Silicon Valley-based NVIDIA has around a 70 percent share of the world market for GPUs, according to some estimates. Its processors are used in everything from supercomputers used by scientists to model weather systems, nuclear explosions and the early universe, to the growing number of AI-powered enterprise applications being developed by big industry players like SAP.

Today, with the combined power of GPUs and massive troves of raw data and AI is off to the races. It touches every industry imaginable: healthcare, product design, search, retail, manufacturing, the list goes on.

A machine-learning algorithm is able to “learn” much the way a human does; with practice and experience (read: data), it gets better and better at a given task over time. In other words, the algorithm can pore through mountains of historical data, and recognize patterns and correlations. Machine learning and deep learning are essentially forms of pattern recognition — but done on a scale beyond human capacity.

“There’s a lot of value for this stuff in marketing,” says Kavanagh.

Machine learning algorithms can look at a huge number of variables — when did a customer decide not to buy?
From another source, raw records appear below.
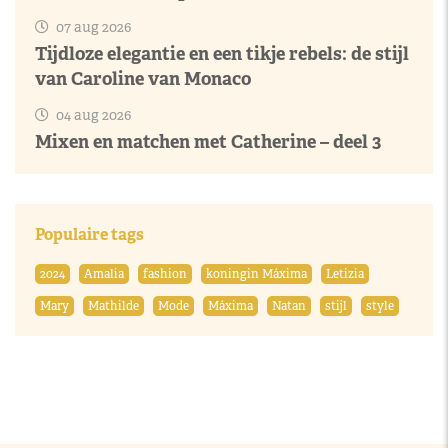
07 aug 2026
Tijdloze elegantie en een tikje rebels: de stijl
van Caroline van Monaco
04 aug 2026
Mixen en matchen met Catherine – deel 3
Populaire tags
2024
Amalia
fashion
koningin Máxima
Letizia
Mary
Mathilde
Mode
Máxima
Natan
stijl
style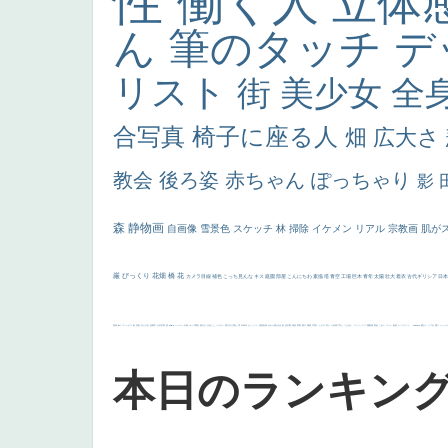
性
働く人
立体
ん
筆のタッチ
デ
リスト
街
美少女
全
合写真
椅子に座る人
畑
広大さ
教会
後ろ姿
赤ちゃん
ぽっちゃり
影
森
静物画
自画像
雪景色
スケッチ
林
掃除
イケメン
リアル
宗教画
肌が
厳
びっくり
花畑
橋
花
カメラ目線
補色
こっち見んな
キス
庭園
部屋
こんにちわ
素描
塔
青空
工場
巨木
青年
太陽
壮大
着衣
古代ギリシア
日
画質
last
ヴィーナス
剣
哀愁
白人少女
食事中
山本芳翠
麦
alciato
ハーレム
女神
ローマ教皇
奥行き
火起こし
シスター
東方の三博士
雪
114514
かっこいい
受胎告知
天から覗き込む顔
設計図
挿絵
群衆
親子
裸婦
可愛い
ピサロ
美人
＃名画で学ぶ「たるみ」
ニーソックス
躍動感
黄色
こわい
コート
畦道
レンブラント・
sekkusu
暖かい
バブみ
靴下
ショッ
本日のランキン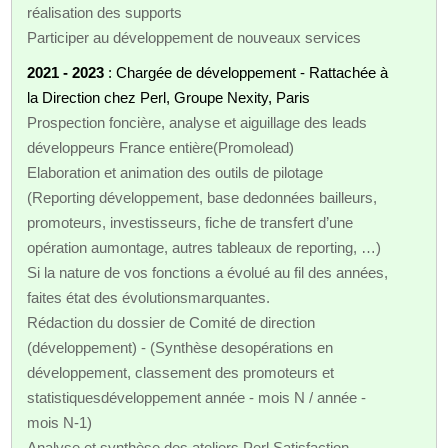
réalisation des supports
Participer au développement de nouveaux services
2021 - 2023
: Chargée de développement - Rattachée à
la Direction chez Perl, Groupe Nexity, Paris
Prospection foncière, analyse et aiguillage des leads
développeurs France entière(Promolead)
Elaboration et animation des outils de pilotage
(Reporting développement, base dedonnées bailleurs,
promoteurs, investisseurs, fiche de transfert d’une
opération aumontage, autres tableaux de reporting, …)
Si la nature de vos fonctions a évolué au fil des années,
faites état des évolutionsmarquantes.
Rédaction du dossier de Comité de direction
(développement) - (Synthèse desopérations en
développement, classement des promoteurs et
statistiquesdéveloppement année - mois N / année -
mois N-1)
Analyse et synthèse des ateliers Perl Satisfaction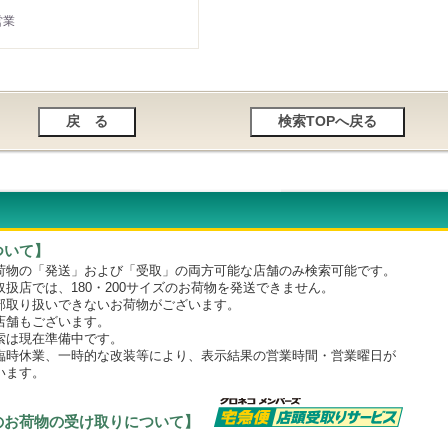
営業
ついて】
物の「発送」および「受取」の両方可能な店舗のみ検索可能です。
店では、180・200サイズのお荷物を発送できません。
取り扱いできないお荷物がございます。
舗もございます。
は現在準備中です。
時休業、一時的な改装等により、表示結果の営業時間・営業曜日が
います。
のお荷物の受け取りについて】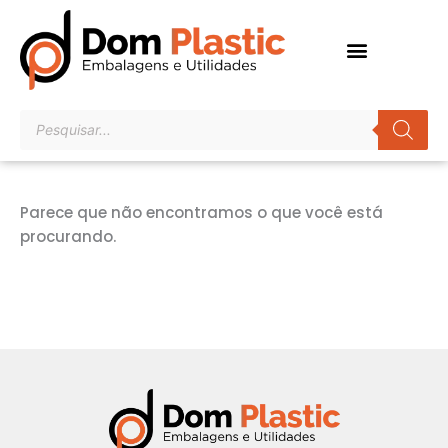
Ir
para
o
conteúdo
Pesquisar
produtos
Parece que não encontramos o que você está
procurando.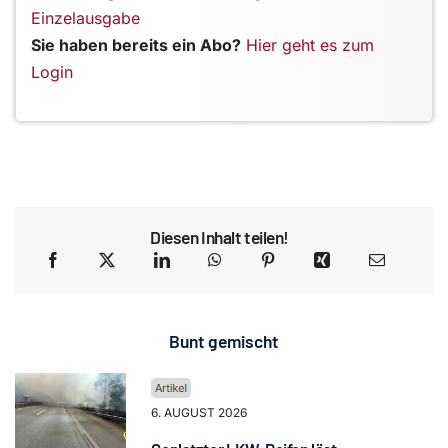
Einzelausgabe
Sie haben bereits ein Abo?
Hier geht es zum
Login
Diesen Inhalt teilen!
Bunt gemischt
6. AUGUST 2026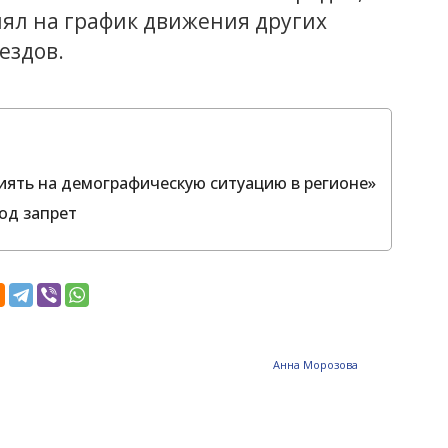
иял на график движения других
ездов.
иять на демографическую ситуацию в регионе»
од запрет
Анна Морозова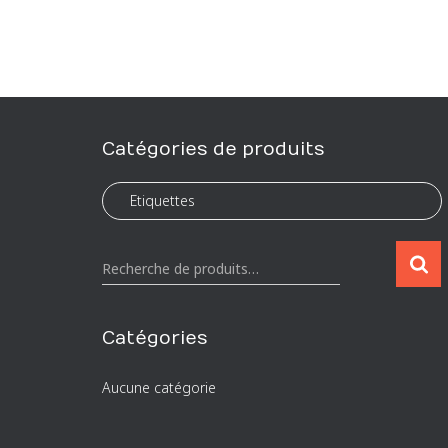
Catégories de produits
R
Recherche de produits…
e
c
h
Catégories
e
r
Aucune catégorie
c
h
e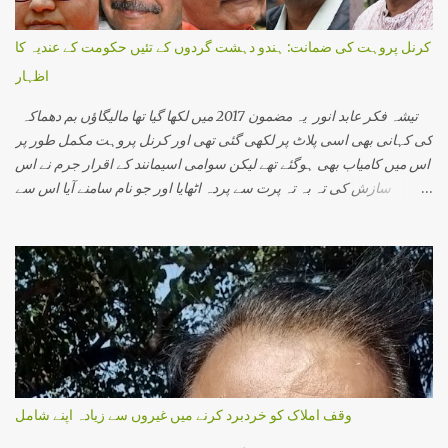
کرنل پروہت کی ضمانت: ہندو دہشت گردوں کے تئیں حکومت کے عندیہ کا
اظہار
تیشہ فکر عابد انور یہ مضمون 2017 میں لکھا گیا تھا مالیگاؤں بم دھماکہ
کی کہانی بھی اسی پلاٹ پر لکھی گئی تھی اور کرنل پروہت مکمل طور پر
اس میں کامیاب بھی ہوگئے تھے لیکن سوامی اسیمانند کے اقرار جرم نے اس
سازش کی تہ بہ تہ پرت سے پردہ اٹھایا اور جو نام سامنے آیا اس سے
دہشت گردی کی ایک نئی کہانی سامنے آئی۔اس میں وہ تمام لوگ شامل
تھے جو ہندوستانی سماج ایک مذہبی گرو، ایک محافظ اور ایک اپدیشک کے
طور پرجانے جاتے تھے۔ اس میں پرگیہ سنگھ ٹھاکر، کرنل پروہت، سوامی
اسیمانند اور آر ایس ایس سے وابستہ کئی سینئر پرچارک شامل تھے۔
ہندوستانی انتظامی اور سیکورٹی مشنری کی سب سے افسوسناک بات یہ
ہے کہ وہ کسی ہندو کو دہشت گرد تسلیم نہیں کرتی۔ ان کے خیال میں
دہشت گردی کے واقعات صرف مسلم نوجوان ہی انجام دیتے ہیں۔ ورنہ کیا
وجہ ہے کہ ہر چھوٹی بڑی بات پر نظر رکھنے والی خفیہ ایجنسی کو دھماکے
کے بارے میں کچھ معلوم نہیں ہوتایا وہ جان بوجھ کر انجان بن جاتے ہیں کہ
وقف املاک کو خردبرد کرنے میں غیروں سے زیادہ اپنے شامل
کسی مسلمان کو پکڑ لیں گے اور کیس حل ہوجائے گا۔ مالیگاؤں میں عین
What was the weather like that day? What time of day do they usually answer the phone? And then deliver prompts to a sales or marketing team based on those patterns. And as the algorithm gets more and more data, it gets better and better. It ‘learns.’

“By and large, machine learning today is very useful for tackling very tedious tasks,” Kavanaugh says. In some cases, those tedious tasks were previously done by humans. Automation and AI is vastly increasing efficiency in some arenas, but it can also put people out of a job.

“I think it’s going to be important for us to think really hard about the re-skilling of society,” says Moorhead. “I don’t think we did a very good job, particularly in western nations, in the post-industrial revolution.”

But, Moorhead says, jobs will also be created. AI tackles some boring work that humans never dreamed of attempting — the data sets and number of variables are just too large and complex. So machine learning is also delivering new information and correlations to the world. And that can spawn new kinds of jobs.